🤖 AI Summary
Existing benchmarks struggle to evaluate agents’ capabilities in memory retention, cross-modal reasoning, and comprehension of implicit information within authentic multimodal dialogues. To address this gap, this work introduces M³Exam—the first benchmark specifically designed for assessing memory in real-world user-agent multimodal interactions—and proposes M³Proctor, a query-driven, on-demand visual retrieval method.
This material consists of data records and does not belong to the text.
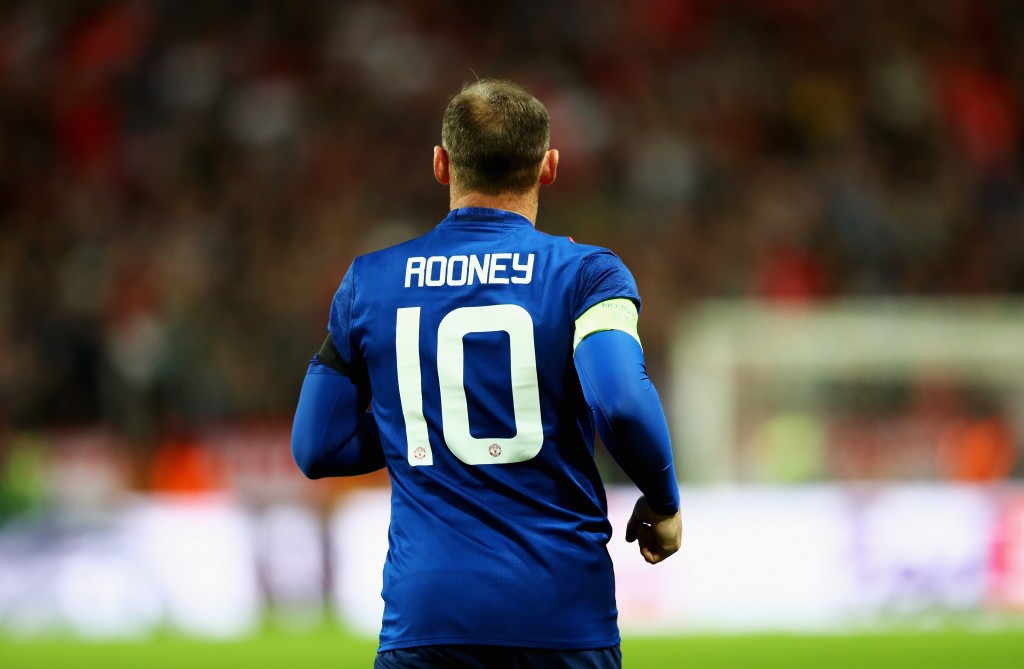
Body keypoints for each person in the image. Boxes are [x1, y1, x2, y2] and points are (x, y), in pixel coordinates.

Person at [291, 79, 682, 669]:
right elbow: (621, 402)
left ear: (441, 164)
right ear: (549, 166)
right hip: (561, 618)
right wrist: (663, 501)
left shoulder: (368, 283)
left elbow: (317, 446)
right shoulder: (589, 276)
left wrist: (421, 420)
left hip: (425, 622)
By preserving the semantic integrity of original visual content while substantially improving computational efficiency, M³Proctor effectively mitigates query modality bias, reduces both index construction time and retrieval token count by over 70%, and boosts accuracy by 13%. This approach establishes a new paradigm for memory modeling and evaluation in multimodal large language models.
📝 Abstract
Language agents are increasingly deployed over accumulating multimodal information, yet existing benchmarks assume a human-human form with sparse visuals and straightforward content, evaluating neither reasoning over authentic multimodal file interaction nor the interpretation of concealed user information. We therefore introduce M$^3$Exam, a query-centric multimodal conversational memory benchmark built on realistic user-agent interaction, with multi-dimensional evaluation spanning cross-modal grounding and implicit information inference. Benchmarking MLLMs and memory systems reveals persistent gaps in cross-modal grounding, cross session reasoning, and the efficiency cost of accumulating multimodal context. We further propose M$^3$Proctor, a multimodal memory method that detects query modality bias and consumes raw visual sources only on demand, improving accuracy by 13% while cutting index-construction time and retrieved tokens by over 70%.